** What is required **
Copy all of the data below exactly as it is given.

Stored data
* * *

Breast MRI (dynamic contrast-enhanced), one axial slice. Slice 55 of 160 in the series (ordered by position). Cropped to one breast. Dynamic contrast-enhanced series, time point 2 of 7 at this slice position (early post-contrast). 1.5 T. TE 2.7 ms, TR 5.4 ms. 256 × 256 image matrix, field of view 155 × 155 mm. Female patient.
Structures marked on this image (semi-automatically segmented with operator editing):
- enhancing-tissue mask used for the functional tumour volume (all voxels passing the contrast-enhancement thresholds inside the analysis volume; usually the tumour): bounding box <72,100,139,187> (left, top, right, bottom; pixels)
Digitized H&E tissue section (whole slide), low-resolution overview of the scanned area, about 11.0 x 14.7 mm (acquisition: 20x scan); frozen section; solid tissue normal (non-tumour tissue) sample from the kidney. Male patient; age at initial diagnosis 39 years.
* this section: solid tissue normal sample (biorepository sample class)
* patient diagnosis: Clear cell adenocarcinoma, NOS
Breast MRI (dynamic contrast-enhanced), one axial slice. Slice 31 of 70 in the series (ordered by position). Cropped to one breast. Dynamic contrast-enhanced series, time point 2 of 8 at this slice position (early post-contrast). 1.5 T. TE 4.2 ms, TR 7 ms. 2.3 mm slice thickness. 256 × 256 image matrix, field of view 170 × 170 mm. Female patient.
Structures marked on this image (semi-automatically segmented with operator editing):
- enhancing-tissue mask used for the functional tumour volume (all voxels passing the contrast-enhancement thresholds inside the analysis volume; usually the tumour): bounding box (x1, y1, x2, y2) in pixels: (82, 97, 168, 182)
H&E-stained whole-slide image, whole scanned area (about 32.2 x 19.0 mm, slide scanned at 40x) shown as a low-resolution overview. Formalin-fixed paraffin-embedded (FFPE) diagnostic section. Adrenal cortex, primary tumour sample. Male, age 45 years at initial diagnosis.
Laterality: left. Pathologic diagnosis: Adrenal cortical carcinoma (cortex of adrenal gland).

* * *

** Output of the task **
Breast MRI (dynamic contrast-enhanced), one axial slice. Slice 55 of 160 in the series (ordered by position). Cropped to one breast. Dynamic contrast-enhanced series, time point 2 of 7 at this slice position (early post-contrast). 1.5 T. TE 2.7 ms, TR 5.4 ms. 256 × 256 image matrix, field of view 155 × 155 mm. Female patient.
Structures marked on this image (semi-automatically segmented with operator editing):
- enhancing-tissue mask used for the functional tumour volume (all voxels passing the contrast-enhancement thresholds inside the analysis volume; usually the tumour): bounding box <72,100,139,187> (left, top, right, bottom; pixels)
Digitized H&E tissue section (whole slide), low-resolution overview of the scanned area, about 11.0 x 14.7 mm (acquisition: 20x scan); frozen section; solid tissue normal (non-tumour tissue) sample from the kidney. Male patient; age at initial diagnosis 39 years.
* this section: solid tissue normal sample (biorepository sample class)
* patient diagnosis: Clear cell adenocarcinoma, NOS
Breast MRI (dynamic contrast-enhanced), one axial slice. Slice 31 of 70 in the series (ordered by position). Cropped to one breast. Dynamic contrast-enhanced series, time point 2 of 8 at this slice position (early post-contrast). 1.5 T. TE 4.2 ms, TR 7 ms. 2.3 mm slice thickness. 256 × 256 image matrix, field of view 170 × 170 mm. Female patient.
Structures marked on this image (semi-automatically segmented with operator editing):
- enhancing-tissue mask used for the functional tumour volume (all voxels passing the contrast-enhancement thresholds inside the analysis volume; usually the tumour): bounding box (x1, y1, x2, y2) in pixels: (82, 97, 168, 182)
H&E-stained whole-slide image, whole scanned area (about 32.2 x 19.0 mm, slide scanned at 40x) shown as a low-resolution overview. Formalin-fixed paraffin-embedded (FFPE) diagnostic section. Adrenal cortex, primary tumour sample. Male, age 45 years at initial diagnosis.
Laterality: left. Pathologic diagnosis: Adrenal cortical carcinoma (cortex of adrenal gland).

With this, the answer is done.